Expatriates from the UK could continue to have their interests represented in Westminster, under proposals currently being considered.
The Liberal Democrats, a partner in Britain's coalition government, is reportedly looking at the possibility of creating parliamentary seats for UK nationals who now live abroad.
According to the Times, this means new constituencies would be created for people living in Africa, North America and Europe.
The idea is set to be on the agenda at the Liberal Democrats' spring conference, which is being staged next month in York.
With the conference coming just over a year before the next general election, the proposal could therefore potentially be included in the party's manifesto.
This comes shortly after British expat Peter Johnson launched a petition to gauge support for the idea of introducing an MP tasked with the job of representing those who live abroad.

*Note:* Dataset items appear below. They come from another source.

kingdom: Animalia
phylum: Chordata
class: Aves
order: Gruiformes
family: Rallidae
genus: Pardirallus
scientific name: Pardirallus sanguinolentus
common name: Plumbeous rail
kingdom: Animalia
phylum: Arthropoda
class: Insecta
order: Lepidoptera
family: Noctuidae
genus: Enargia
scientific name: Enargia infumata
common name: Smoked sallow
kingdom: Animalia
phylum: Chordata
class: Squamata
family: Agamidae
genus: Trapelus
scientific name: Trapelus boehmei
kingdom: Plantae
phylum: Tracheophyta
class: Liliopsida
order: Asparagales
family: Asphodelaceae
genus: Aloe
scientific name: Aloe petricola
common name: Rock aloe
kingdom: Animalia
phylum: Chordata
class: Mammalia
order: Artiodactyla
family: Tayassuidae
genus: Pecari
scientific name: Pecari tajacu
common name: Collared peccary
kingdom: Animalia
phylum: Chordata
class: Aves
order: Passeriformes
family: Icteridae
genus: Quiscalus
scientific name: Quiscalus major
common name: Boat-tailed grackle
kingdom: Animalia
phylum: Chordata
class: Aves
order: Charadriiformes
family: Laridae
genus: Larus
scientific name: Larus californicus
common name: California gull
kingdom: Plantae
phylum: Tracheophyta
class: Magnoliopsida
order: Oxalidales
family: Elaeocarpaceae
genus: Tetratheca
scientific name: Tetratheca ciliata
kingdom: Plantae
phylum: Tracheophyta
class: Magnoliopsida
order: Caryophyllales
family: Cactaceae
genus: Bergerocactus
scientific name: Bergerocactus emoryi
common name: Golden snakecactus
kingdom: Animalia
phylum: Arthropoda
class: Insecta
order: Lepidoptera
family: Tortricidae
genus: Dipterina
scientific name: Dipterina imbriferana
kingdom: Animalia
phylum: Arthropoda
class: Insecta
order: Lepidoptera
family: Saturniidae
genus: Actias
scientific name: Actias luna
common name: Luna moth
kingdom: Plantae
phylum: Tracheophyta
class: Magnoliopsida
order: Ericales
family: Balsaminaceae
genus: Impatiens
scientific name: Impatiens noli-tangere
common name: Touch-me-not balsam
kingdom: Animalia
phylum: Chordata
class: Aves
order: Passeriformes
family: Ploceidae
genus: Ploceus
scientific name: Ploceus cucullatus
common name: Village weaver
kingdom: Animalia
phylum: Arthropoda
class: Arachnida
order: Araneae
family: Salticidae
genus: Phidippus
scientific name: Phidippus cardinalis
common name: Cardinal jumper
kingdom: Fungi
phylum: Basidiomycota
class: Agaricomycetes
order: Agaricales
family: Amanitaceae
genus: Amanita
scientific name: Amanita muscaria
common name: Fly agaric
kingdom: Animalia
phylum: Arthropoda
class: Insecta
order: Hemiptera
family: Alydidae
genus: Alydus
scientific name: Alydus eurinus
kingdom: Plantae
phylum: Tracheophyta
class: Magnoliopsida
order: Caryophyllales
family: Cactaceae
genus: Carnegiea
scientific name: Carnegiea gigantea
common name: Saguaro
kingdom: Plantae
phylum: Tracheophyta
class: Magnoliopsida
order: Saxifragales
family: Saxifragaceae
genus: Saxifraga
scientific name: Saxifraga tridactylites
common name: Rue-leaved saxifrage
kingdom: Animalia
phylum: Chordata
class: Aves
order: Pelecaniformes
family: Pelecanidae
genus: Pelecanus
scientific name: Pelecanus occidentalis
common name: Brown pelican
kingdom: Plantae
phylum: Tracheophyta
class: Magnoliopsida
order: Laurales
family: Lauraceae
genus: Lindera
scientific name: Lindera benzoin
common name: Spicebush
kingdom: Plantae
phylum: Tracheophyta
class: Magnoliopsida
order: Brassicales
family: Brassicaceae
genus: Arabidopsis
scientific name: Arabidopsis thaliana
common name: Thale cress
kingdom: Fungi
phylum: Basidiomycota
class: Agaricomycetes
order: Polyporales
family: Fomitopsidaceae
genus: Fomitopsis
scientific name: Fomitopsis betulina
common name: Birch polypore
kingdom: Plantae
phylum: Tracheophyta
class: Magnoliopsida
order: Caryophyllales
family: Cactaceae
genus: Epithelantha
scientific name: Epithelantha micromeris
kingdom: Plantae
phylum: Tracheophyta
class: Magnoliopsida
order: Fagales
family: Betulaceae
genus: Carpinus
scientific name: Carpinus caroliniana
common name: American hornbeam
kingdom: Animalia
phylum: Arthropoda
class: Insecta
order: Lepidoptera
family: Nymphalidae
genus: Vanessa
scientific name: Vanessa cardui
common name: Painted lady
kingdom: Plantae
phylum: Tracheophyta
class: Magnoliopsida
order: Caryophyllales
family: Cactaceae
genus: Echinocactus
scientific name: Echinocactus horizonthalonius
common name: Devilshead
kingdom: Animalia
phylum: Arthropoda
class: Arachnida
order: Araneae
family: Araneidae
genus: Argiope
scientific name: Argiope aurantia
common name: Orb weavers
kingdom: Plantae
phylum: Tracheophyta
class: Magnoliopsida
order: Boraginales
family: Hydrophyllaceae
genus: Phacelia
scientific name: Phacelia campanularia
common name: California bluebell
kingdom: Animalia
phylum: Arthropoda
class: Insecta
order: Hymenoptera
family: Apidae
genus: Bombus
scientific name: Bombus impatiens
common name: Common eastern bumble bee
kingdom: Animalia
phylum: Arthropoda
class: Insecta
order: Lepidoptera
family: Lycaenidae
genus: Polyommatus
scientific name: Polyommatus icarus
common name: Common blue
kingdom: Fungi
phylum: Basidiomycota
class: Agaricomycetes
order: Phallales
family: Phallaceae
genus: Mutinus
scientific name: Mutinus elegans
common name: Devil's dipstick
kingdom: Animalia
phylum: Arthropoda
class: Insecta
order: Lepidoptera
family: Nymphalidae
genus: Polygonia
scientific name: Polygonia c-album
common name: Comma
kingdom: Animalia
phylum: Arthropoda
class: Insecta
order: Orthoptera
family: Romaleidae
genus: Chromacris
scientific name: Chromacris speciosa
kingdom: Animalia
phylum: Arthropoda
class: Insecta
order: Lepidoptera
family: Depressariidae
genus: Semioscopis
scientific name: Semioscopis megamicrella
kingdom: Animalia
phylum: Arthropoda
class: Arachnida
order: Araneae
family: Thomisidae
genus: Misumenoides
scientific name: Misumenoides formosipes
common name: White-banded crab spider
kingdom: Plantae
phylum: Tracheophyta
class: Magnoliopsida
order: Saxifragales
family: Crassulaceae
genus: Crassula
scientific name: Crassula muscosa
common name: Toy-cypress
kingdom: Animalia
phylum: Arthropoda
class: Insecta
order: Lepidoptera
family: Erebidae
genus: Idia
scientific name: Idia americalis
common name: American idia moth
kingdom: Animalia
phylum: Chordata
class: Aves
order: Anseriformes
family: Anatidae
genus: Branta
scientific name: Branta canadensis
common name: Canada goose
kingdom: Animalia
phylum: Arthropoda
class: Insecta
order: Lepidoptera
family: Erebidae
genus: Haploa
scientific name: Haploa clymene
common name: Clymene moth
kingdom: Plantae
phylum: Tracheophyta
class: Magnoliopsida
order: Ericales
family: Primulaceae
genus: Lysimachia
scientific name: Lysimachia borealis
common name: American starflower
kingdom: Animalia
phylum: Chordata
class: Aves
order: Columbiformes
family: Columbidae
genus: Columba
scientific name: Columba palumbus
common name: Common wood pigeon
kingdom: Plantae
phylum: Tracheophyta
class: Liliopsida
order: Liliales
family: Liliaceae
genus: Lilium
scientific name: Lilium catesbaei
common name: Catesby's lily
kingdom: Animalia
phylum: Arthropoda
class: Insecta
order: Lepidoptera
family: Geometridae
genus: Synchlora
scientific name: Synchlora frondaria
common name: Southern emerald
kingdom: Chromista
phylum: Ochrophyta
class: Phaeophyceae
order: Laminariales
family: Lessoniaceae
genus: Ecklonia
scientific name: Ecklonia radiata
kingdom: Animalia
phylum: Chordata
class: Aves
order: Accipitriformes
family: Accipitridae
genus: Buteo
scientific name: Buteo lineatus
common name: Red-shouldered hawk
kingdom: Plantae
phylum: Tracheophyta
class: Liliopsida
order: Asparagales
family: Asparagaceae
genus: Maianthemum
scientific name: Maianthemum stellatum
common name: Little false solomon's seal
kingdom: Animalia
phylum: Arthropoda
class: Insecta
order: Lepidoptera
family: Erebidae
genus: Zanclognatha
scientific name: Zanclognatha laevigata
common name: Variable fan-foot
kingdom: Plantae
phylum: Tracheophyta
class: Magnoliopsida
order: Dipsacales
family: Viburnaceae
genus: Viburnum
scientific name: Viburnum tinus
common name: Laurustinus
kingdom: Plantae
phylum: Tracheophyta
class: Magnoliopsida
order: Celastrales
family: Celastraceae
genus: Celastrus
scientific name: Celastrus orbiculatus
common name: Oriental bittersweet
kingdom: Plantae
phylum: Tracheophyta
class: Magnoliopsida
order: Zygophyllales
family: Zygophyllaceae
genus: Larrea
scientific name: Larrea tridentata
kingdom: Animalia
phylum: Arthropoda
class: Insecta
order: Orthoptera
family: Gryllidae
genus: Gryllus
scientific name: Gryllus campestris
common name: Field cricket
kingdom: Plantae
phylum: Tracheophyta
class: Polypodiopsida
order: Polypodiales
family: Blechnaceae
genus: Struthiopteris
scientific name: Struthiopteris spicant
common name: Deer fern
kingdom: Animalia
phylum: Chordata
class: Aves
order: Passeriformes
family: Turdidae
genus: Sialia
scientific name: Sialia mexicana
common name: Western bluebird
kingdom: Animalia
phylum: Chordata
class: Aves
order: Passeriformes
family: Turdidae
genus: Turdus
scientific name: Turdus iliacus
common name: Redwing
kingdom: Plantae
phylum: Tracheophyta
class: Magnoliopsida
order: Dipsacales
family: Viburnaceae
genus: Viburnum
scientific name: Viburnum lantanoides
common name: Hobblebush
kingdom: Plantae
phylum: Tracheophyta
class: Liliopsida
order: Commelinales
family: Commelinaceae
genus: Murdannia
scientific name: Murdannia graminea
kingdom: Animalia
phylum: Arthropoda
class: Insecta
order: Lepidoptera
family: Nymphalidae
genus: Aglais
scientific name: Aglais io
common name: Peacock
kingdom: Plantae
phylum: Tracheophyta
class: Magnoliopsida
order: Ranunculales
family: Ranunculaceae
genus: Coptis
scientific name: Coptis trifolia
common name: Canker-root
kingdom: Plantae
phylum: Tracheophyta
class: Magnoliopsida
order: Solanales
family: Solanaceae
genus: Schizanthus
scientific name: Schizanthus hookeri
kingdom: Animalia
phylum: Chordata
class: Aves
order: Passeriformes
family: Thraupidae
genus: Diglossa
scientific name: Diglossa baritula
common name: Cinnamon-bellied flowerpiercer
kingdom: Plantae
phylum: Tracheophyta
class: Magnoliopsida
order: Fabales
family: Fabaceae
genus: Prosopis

Speaking to the Telegraph, he said he was inspired after France adopted a similar policy, creating a new constituency of Northern Europe to cater for those living in Britain, Ireland and Scandinavia.
The European Commission has already raised concerns about how British expats must give up their right to vote if they have lived abroad for more than 15 years.
Viviane Reding, justice commissioner at the European Union, said this is because the right to vote is "one of the fundamental political rights of citizenship" and "part of the very fabric of democracy".
She argued that depriving people of their right to vote because they have relocated to another member state is "effectively tantamount to punishing citizens for having exercised their right to free movement".
Ms Reding argued that unless the rules are changed, British nationals who have moved overseas risk being seen as "second-class citizens".
She added that this has become a very important issue to expats in Europe and urged member states to "address these very concrete concerns", as "disenfranchisement is a big deal for the individuals concerned".